A System of Audio Data Analysis and Masking Personal Information Using Audio Partitioning and Artificial Intelligence API (오디오 데이터 내 개인 신상 정보 검출과 마스킹을 위한 인공지능 API의 활용 및 음성 분할 방법의 연구)

  • Kim, TaeYoung;Hong, Ji Won;Kim, Do Hee;Kim, Hyung-Jong
    • Journal of the Korea Institute of Information Security & Cryptology
    • /
    • v.30 no.5
    • /
    • pp.895-907
    • /
    • 2020
  • With the recent increasing influence of multimedia content other than the text-based content, services that help to process information in content brings us great convenience. These services' representative features are searching and masking the sensitive data. It is not difficult to find the solutions that provide searching and masking function for text information and image. However, even though we recognize the necessity of the technology for searching and masking a part of the audio data, it is not easy to find the solution because of the difficulty of the technology. In this study, we propose web application that provides searching and masking functions for audio data using audio partitioning method. While we are achieving the research goal, we evaluated several speech to text conversion APIs to choose a proper API for our purpose and developed regular expressions for searching sensitive information. Lastly we evaluated the accuracy of the developed searching and masking feature. The contribution of this work is in design and implementation of searching and masking a sensitive information from the audio data by the various functionality proving experiments.

Metrical Structure Change Phenomenon of K-Pop Songs : Focusing on Dance Music (K-Pop 노랫말의 운율구조 변화 현상 : 댄스음악을 중심으로)

  • Seo, Keun-Young
    • Journal of Korea Entertainment Industry Association
    • /
    • v.14 no.7
    • /
    • pp.343-362
    • /
    • 2020
  • English is a stress-timed language that has a phonetic system in which the speech is restructured by stress changes. On the other hand, Korean is a syllable-timed language in which each syllable is pronounced at almost the same length and intensity, and Korean and English have distinctly different metrical systems in general speech. However, as the language of the lyrics in K-Pop music is mixed in both languages, Korean and English, the Korean lyrics in K-Pop music have a metrical system by stress changes as in English.
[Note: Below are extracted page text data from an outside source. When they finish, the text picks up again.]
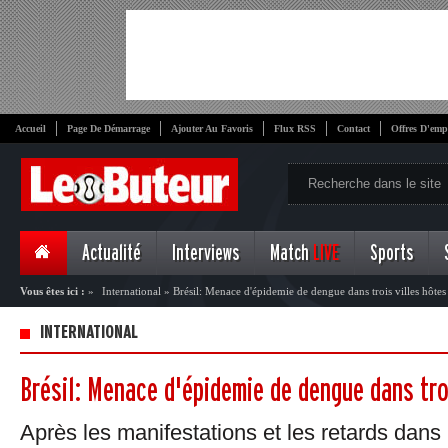
Accueil
Page De Démarrage
Ajouter Au Favoris
Flux RSS
Contact
Offres D'emp
Actualité
Interviews
Match
LIVE
Sports
Vous êtes ici :
»
International
»
Brésil: Menace d'épidemie de dengue dans trois villes hôtes
INTERNATIONAL
Brésil: Menace d'épidemie de dengue dans tro
Après les manifestations et les retards dans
The writer's view is that the change in the metrical structure of Korean lyrics is inevitable in order to sustain the new Korean Wave. Therefore, in this study, dance music - a major genre of K-Pop music that focuses on rhythm expression - is classified into 1998, 2003, and 2009 according to the changes in the Korean Wave, and the metrical structure of each period is compared and analyzed. Based on this, the current K-Pop metrical structure features are derived and the K-Pop Korean writing method is proposed that deviates from the existing limited writing method which allocates one syllable per note. The author hopes this research will be used as a methodology for writing lyrics in Korean songs in K-Pop, as well as a way to encourage the use of Korean lyrics.